On the importance of using music as a vehicle for change
Z: I think what needs to happen right now is truth-telling. We need truth tellers. Hip-hop, in its early beginnings, was the counterculture—the voice of the people going up against systems of power. Over time, it began to get exploited and swallowed up by those systems, because the people in power realized they could make money off of hip-hop. That changed things. And I think it’s time for us to, No. 1, acknowledge that, and No. 2, not allow our desire for validation to trump our need for liberation.
We can’t be afraid, because oftentimes the people who are signing our checks are not the ones who have an interest in Black liberation. We have to be willing to take a stand. We have to be willing to risk our comfort in order to earn our right to actually thrive. There’s a difference between wearing revolution as a costume and actually living it. And oftentimes, it’s the ones actually living it who make people most uncomfortable. But we need to embrace that discomfort—that’s what it’s going to take to create real, lasting, systemic change.
In the workshops I do on creative disruption — how to leverage your art for social change — one thing I talk about is that artists create social norms. So everything an artist does is political, whether they intend it or not. Female rappers embracing their sexuality in their music might not be explicitly talking about politics, but they’re doing something very political. And even Black artists who make songs specifically about joy, without any political statement — there’s something inherently political about being a Black person embracing joy in a system that wants us to be depressed all the time. The only difference between conscious music and non-conscious music is whether it’s explicitly acknowledging itself as a message. But there is always politics in art, regardless.
Mez: Through history, Black music has always been a space to express ourselves, and I think we should get back to that. I don’t think that tradition has been lost—I just think it’s been pushed out of the mainstream. I was young when Public Enemy and KRS-One were in their prime, but hearing from my parents about what those parties were like—those were extremely political songs that people were actually dancing to and that were getting the club going. I feel like that needs to be brought back to the front. That’s what makes Kendrick [Lamar] so dope. He’s just engulfed in his Blackness—he radiates it. He’s so creative, so committed to paying homage to the history while also pushing it forward. One of my favorite MCs, if not my favorite. And I think the run he’s been on these last couple of years is starting to trickle down. I see it in the underground—it’s beginning to inspire younger rappers, musicians, and singers to really embrace their Blackness and speak on what they’re going through and what our people are going through.

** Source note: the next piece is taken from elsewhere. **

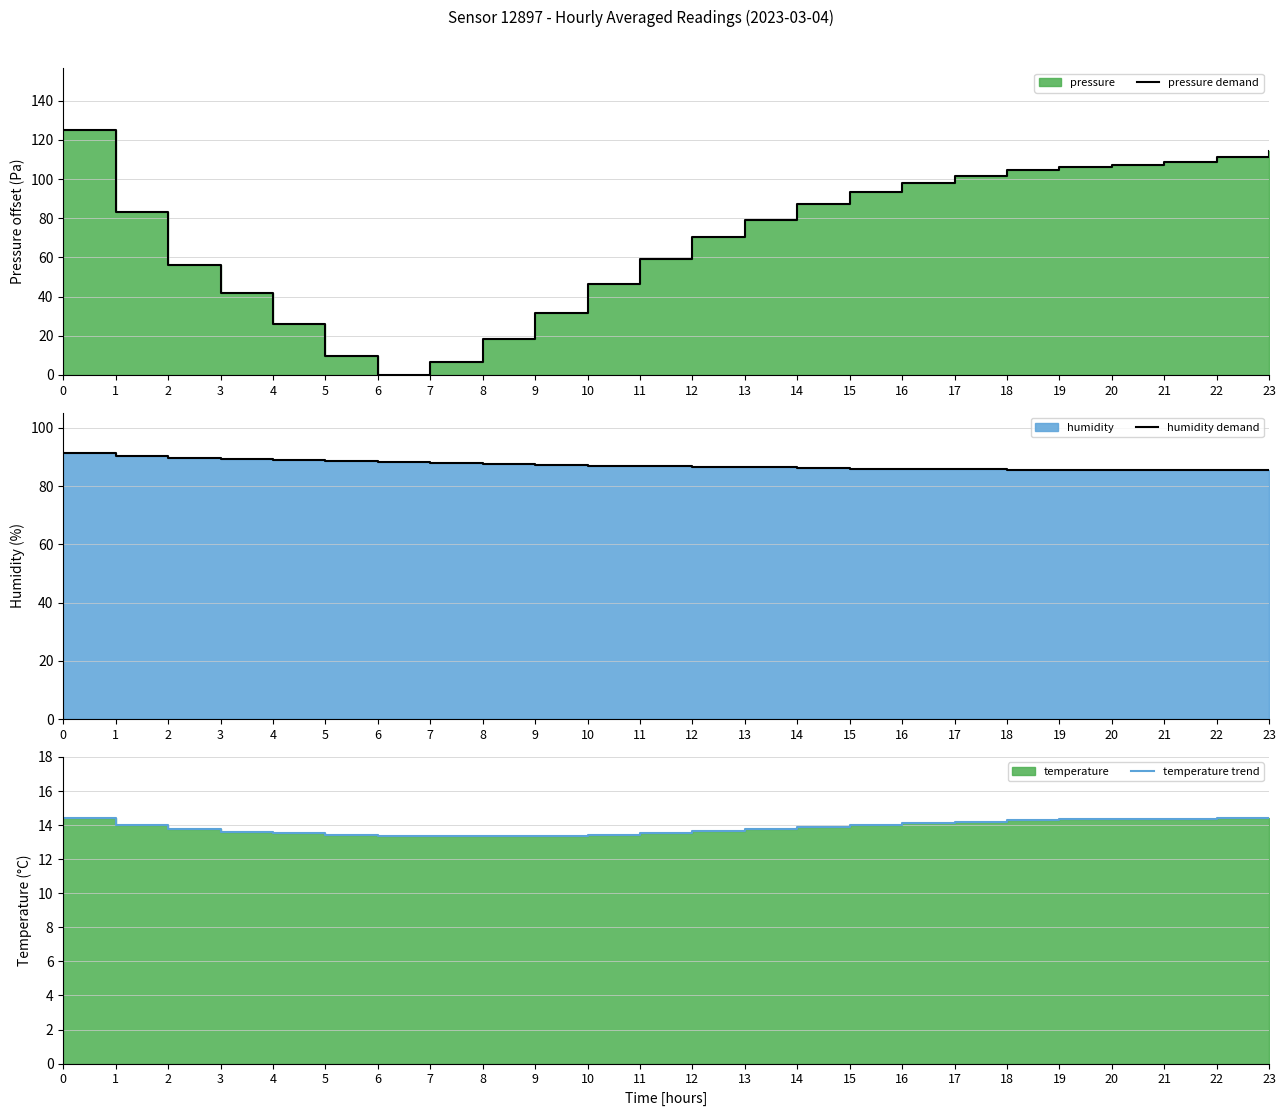

Which label corresponds to the smallest value in the chart?

6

I’m excited to see this new rebirth. Music is going to branch out in a lot of directions. I even see it at places like Rolling Loud—what’s populating those stages feels like a meshing of hip-hop and rock, and you can see how it resonates with the young kids. It’s not necessarily my personal taste, but I can see it’s not going anywhere—it’s only going to evolve. And in the local scene, I’m really excited about artists like Nay $peaks. She just performed at the ICA, and all her music is about being a Black woman—the beauty of it, the struggles of it—and she’s going viral with it. I just really want to see more of that, and I think we will. I think we’re going to get back to it.